Though it’s directed by Tom Littler with punch and circulate, and carried out by its forged with vigour, it involves really feel like an unchallenging summer time play with laughs which can be simply too mild, neither fairly humorous nor stunning sufficient.

Gentle laughs … Bethan Cullinane, Alan Cox (as Godfrey) and Emily Barber in Love All.
Light laughs … Bethan Cullinane, Alan Cox (as Godfrey) and Emily Barber in Love All. {Photograph}: Steve Gregson

It actually presents a sociological perception right into a turning level for ladies of the inter-war years, and there are vivid portraits of the period’s newly rising unbiased girl, proper all the way down to the play’s two secretaries. However its gender politics on marriage, infidelity and divorce, which should absolutely have been acerbic in its day, really feel pretty toothless now. Godfrey, in the meantime, is so charmless and grating that it’s exhausting to see why Lydia or Edith would ever need him.

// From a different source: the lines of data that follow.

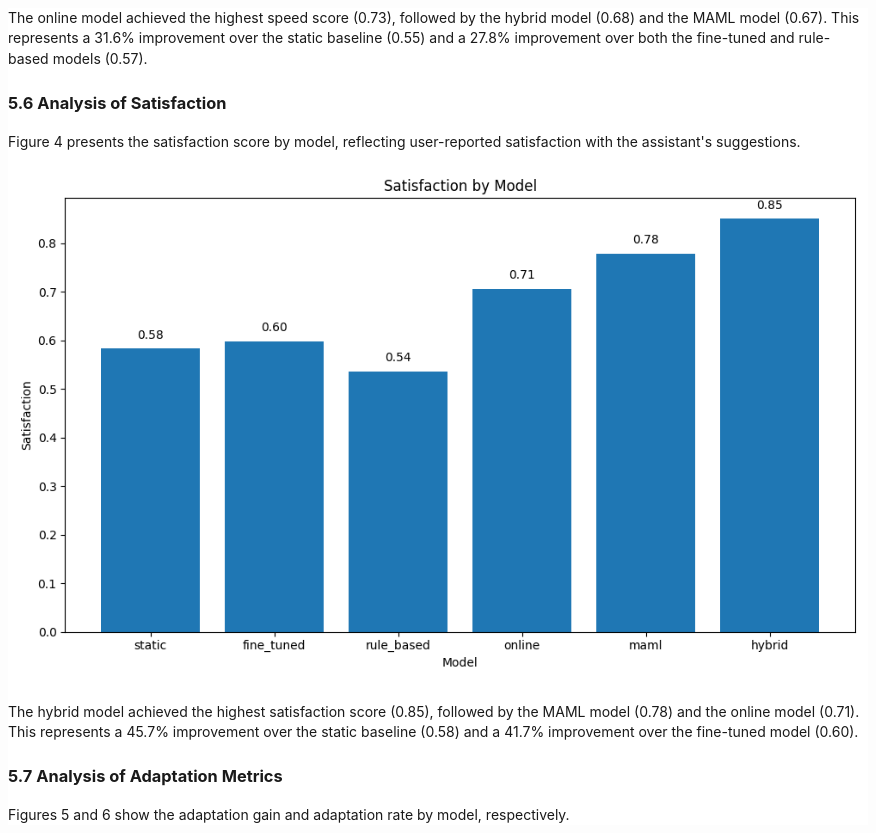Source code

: The online model achieved the highest speed score (0.73), followed by the hybrid model (0.68) and the MAML model (0.67). This represents a 31.6% improvement over the static baseline (0.55) and a 27.8% improvement over both the fine-tuned and rule-based models (0.57).

### 5.6 Analysis of Satisfaction

Figure 4 presents the satisfaction score by model, reflecting user-reported satisfaction with the assistant's suggestions.

![Satisfaction by Model](satisfaction_by_model.png)

The hybrid model achieved the highest satisfaction score (0.85), followed by the MAML model (0.78) and the online model (0.71). This represents a 45.7% improvement over the static baseline (0.58) and a 41.7% improvement over the fine-tuned model (0.60).

### 5.7 Analysis of Adaptation Metrics

Figures 5 and 6 show the adaptation gain and adaptation rate by model, respectively.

The plot goes in an sudden path after the primary act, which is refreshing, however its double identities and coincidences really feel like inventory fare and the anodyne ending provides the drama a way of fading out. There are working jokes about writers and theatre actors however that humour, too, is tame.

Sometimes for this venue its set, designed by Louie Whitemore, comes drenched in environment, capturing Venice’s romance within the first act and with meticulous interval element within the later London scenes. Better of all are Anett Black’s costumes. If the drama is missing, Lydia’s trouser-suit and Edith’s beaded cloak at the very least present lovely distraction.